Once the pictures are removed, restate the data below word for word.

== Data excerpt ==

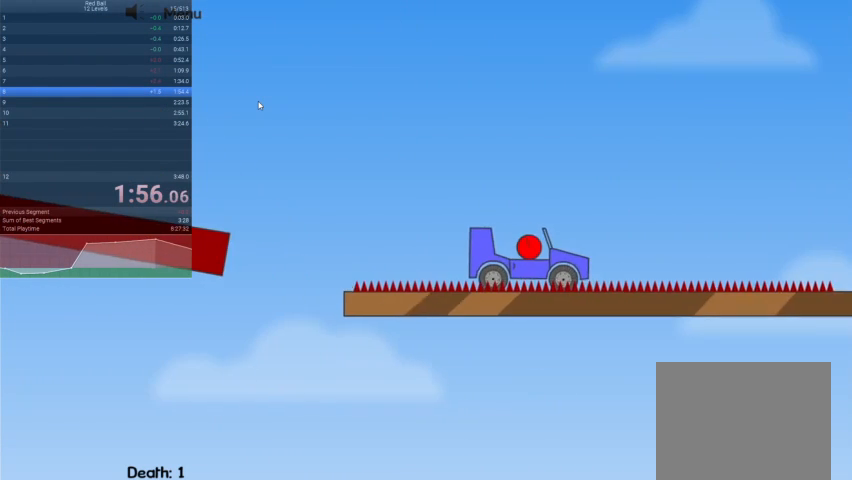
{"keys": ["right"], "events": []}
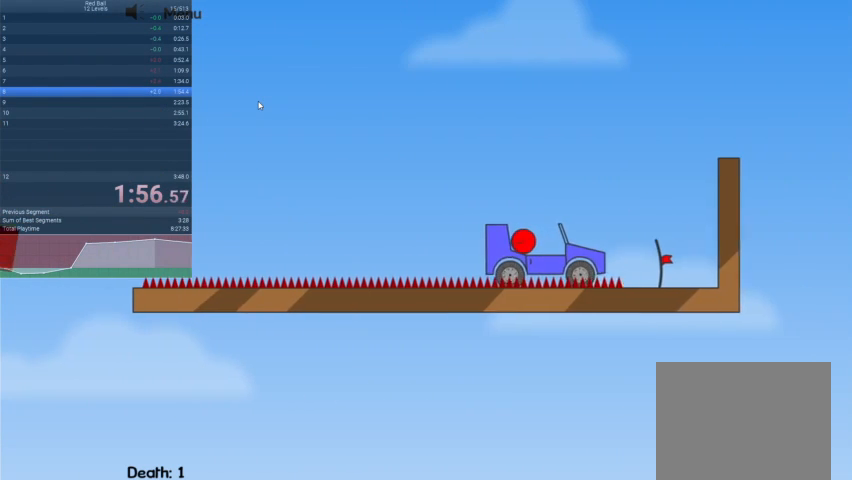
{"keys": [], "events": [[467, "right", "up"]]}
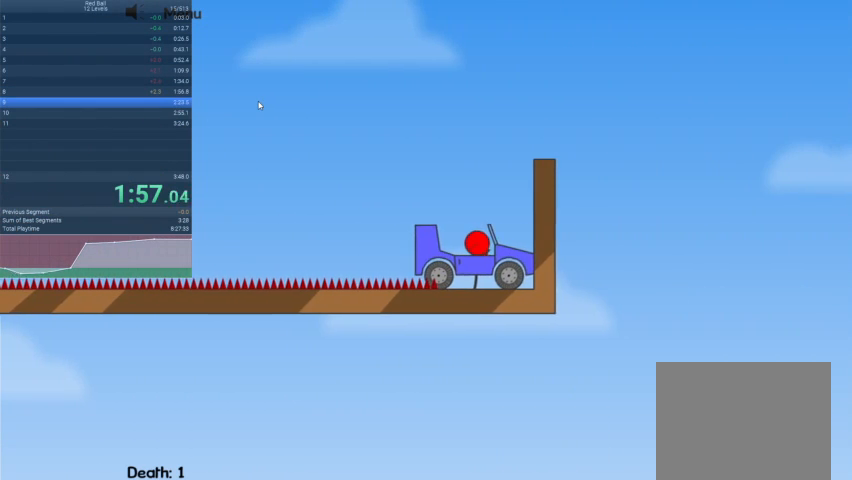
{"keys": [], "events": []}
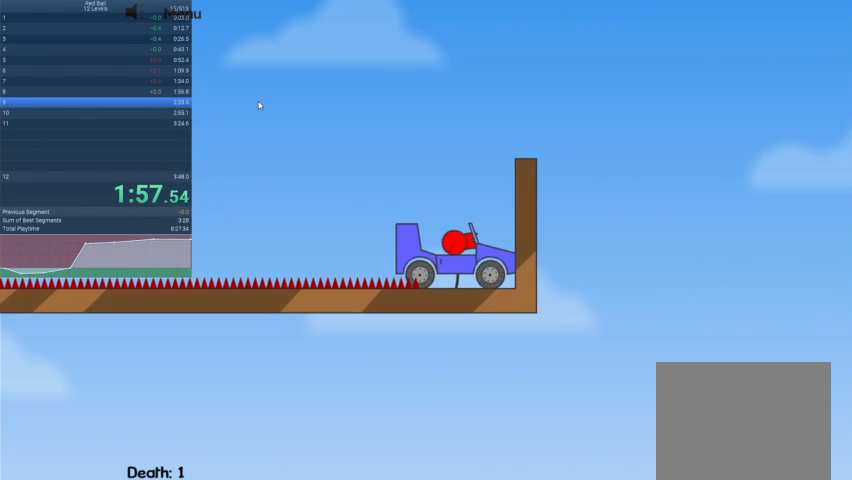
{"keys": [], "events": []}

===

# Result for this exercise
{"keys": ["right"], "events": []}
{"keys": [], "events": [[467, "right", "up"]]}
{"keys": [], "events": []}
{"keys": [], "events": []}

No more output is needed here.